### To do
Rewrite the lines from the one containing "Niño accesorios" through the last line, swapping every "Equipo" for "Material" and changing nothing else. Give only those lines and omit the pictures.

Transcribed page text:
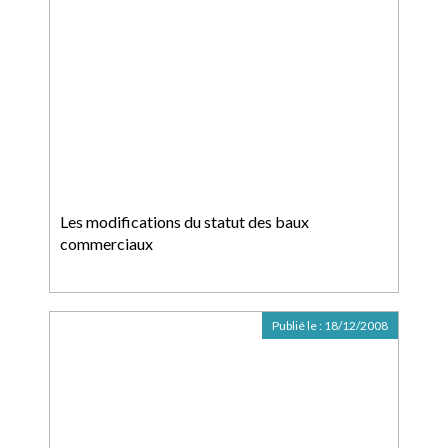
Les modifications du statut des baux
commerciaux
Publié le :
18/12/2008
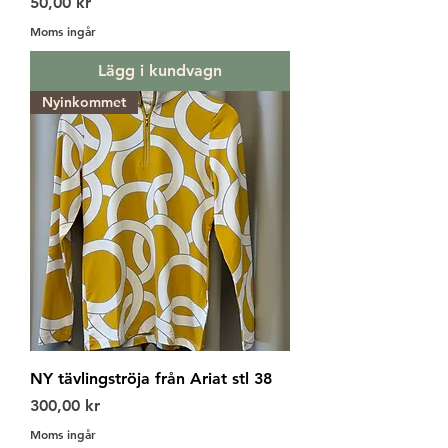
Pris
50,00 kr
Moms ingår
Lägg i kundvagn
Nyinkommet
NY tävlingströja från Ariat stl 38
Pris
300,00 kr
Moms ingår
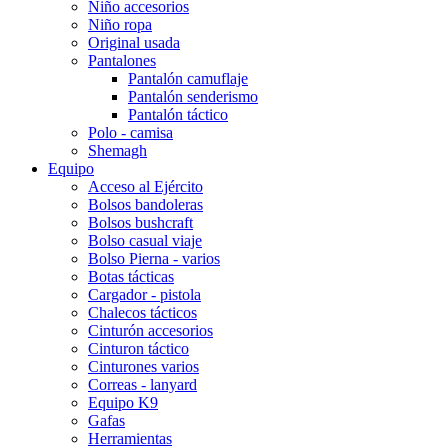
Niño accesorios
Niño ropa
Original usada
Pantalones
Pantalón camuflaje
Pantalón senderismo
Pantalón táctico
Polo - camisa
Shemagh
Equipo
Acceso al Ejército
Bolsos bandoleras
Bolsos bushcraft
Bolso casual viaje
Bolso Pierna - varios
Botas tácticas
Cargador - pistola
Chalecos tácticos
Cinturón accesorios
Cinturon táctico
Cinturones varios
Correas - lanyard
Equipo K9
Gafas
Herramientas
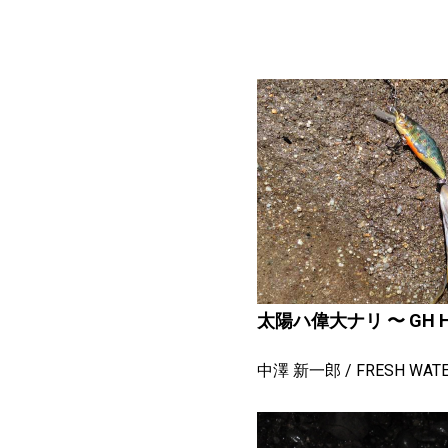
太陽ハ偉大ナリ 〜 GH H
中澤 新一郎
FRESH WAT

### Response
Niño accesorios
Niño ropa
Original usada
Pantalones
Pantalón camuflaje
Pantalón senderismo
Pantalón táctico
Polo - camisa
Shemagh
Material
Acceso al Ejército
Bolsos bandoleras
Bolsos bushcraft
Bolso casual viaje
Bolso Pierna - varios
Botas tácticas
Cargador - pistola
Chalecos tácticos
Cinturón accesorios
Cinturon táctico
Cinturones varios
Correas - lanyard
Material K9
Gafas
Herramientas
太陽ハ偉大ナリ 〜 GH H
中澤 新一郎
FRESH WAT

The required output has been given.